Studio album by Kerber
- Released: 1983
- Recorded: July 1983
- Studio: Studio Aquarius, Belgrade
- Genre: Hard rock; heavy metal;
- Length: 34:40
- Label: ZKP RTLJ
- Producer: Gordon Rowley

Kerber chronology
|  | Nebo je malo za sve (1983) | Ratne igre (1985) |

= Nebo je malo za sve =

Nebo je malo za sve is the debut studio album from Serbian and Yugoslav hard rock band Kerber, released in 1983.

==Background and recording==
Formed in Niš in 1981, Kerber spent first two years of their activity performing across Serbia and working on material for their debut album. The songs were composed by all of the members, while the lyrics were written by the band's drummer Zoran Stamenković. In May 1983, the band won the first place at Subotica Youth Festival with the song "Mezimac" ("Minion"), and in July went into the studio to record their debut album. The album was recorded during July 1983 in Aquarius Studio in Belgrade, and was produced by Gordon Rowley, bassist for the British heavy metal band Nightwing; Kerber members met Rowley while he was performing in Yugoslavia as a member of Peter Green's backing band, and after hearing the group's demo recordings, Rowley got interested in working with them. The album was mixed at Strawberry Studios in Manchester and released on ZKP RTLJ.

==Track listing==

| No. | Title | Length |
|---|---|---|
| 1. | "Mezimac" ("Minion") | 3:35 |
| 2. | "Heroji od staniola" ("Tin Foil Heroes") | 4:20 |
| 3. | "Sutrašnji dan" ("Tomorrow's Day") | 5:50 |
| 4. | "Samo ti (Svemu si lek)" ("Only You (Heal Everything)") | 3:50 |
| 5. | "Bele utvare" ("White Apparitions") | 4:10 |
| 6. | "Nebo je malo za sve" ("The Sky Is Not Big Enough for All") | 3:50 |
| 7. | "Kao tvoj Kerber" ("Like Your Cerberus") | 3:15 |
| 8. | "Tvoja pesma" ("Your Song") | 4:20 |

==Personnel==
===Kerber===
- Goran Šepa - vocals
- Tomislav Nikolić - guitar
- Branislav Božinović - keyboards, backing vocals
- Zoran Žikić - bass guitar, backing vocals
- Zoran Stamenković - drums

===Additional Personnel===
- Gordon Rowley - backing vocals (track 8), producer, mixing
- Đorđe Petrović - recording
- Ratko Ostojić - recording
- Chris Jones - mixing
- Malcolm Davis - mastering
- Slavoljub Stanković - cover design
- Sava Kostadinović - photography

==Reissue==
The remastered version of the album was released in 2009 by PGP-RTS as a part of the Sabrana dela (Collected Works) box set.

==Reception and legacy==
The album became an immediate success, with 10,000 copies sold during its first week out. The album brought nationwide hits "Mezimac", "Nebo je malo za sve" and "Heroji od staniola". After the album release, Kerber performed as the opening band on Uriah Heep and Ten Years After concerts in Yugoslavia.

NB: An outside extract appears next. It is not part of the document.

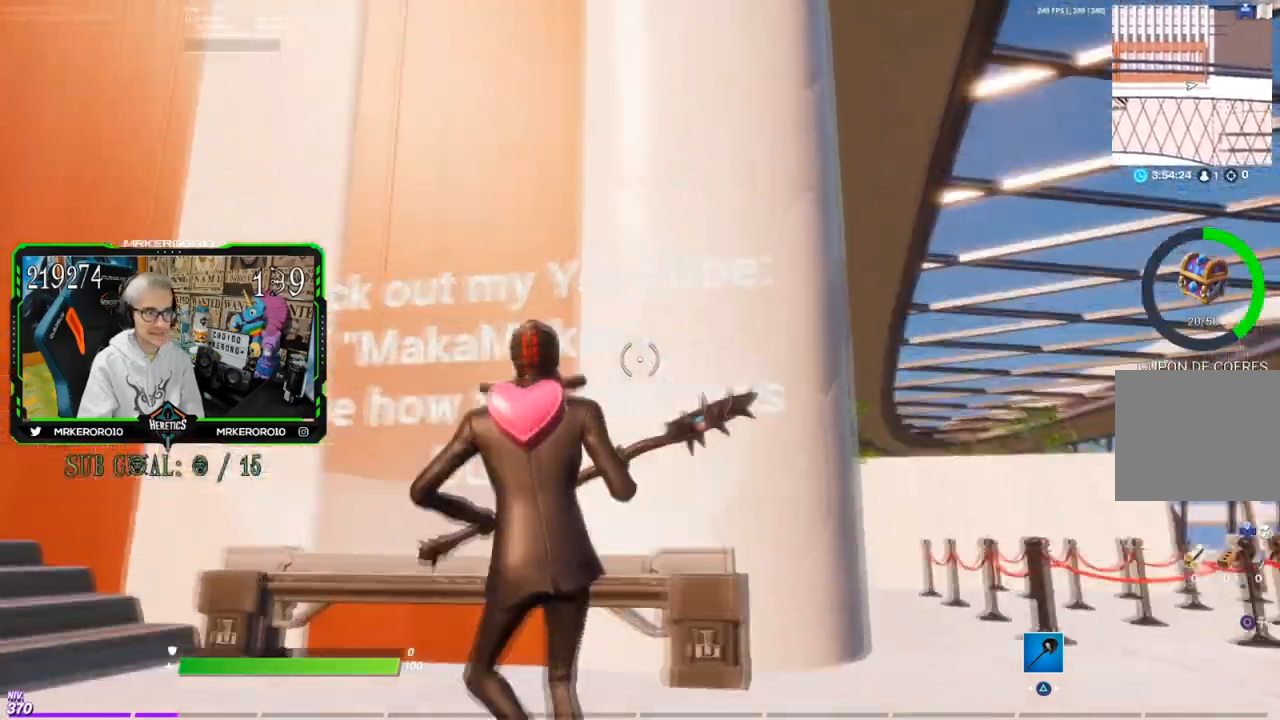
{"buttons": ["R2"], "left_stick": "up-left", "right_stick": "center", "events": [[283, "R2", "down"], [350, "R3", "down"], [367, "left_stick", "up-left"], [500, "R3", "up"]]}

In 2011, the song "Mezimac" was polled by the listeners of Radio 202 as one of 60 greatest songs released by PGP-RTB/PGP-RTS during the sixty years of the label's existence.

The list of 100 Greatest Yugoslav Hard & Heavy Anthems published by web magazine Balkanrock in 2021 features six songs from the album: "Mezimac" (ranked 9th) "Nebo je malo za sve" (ranked 17th), "Bele utvare" (ranked 29th), "Kao tvoj Kerber" (ranked 45th), "Samo ti (Svemu si lek)" (ranked 59th) and "Heroji od staniola" (ranked 71st).

==Covers==
- Serbian progressive/power metal band Alogia released a cover of "Mezimac", as well as a cover of "Hajde da se volimo" ("Let's Make Love") from Kerber's 1986 album Seobe (Migrations), on their 2006 live album Priče o vremenu i životu – Live at SKC (Tales of Time and Life – Live at SKC). Goran Šepa made a guest appearance on the songs.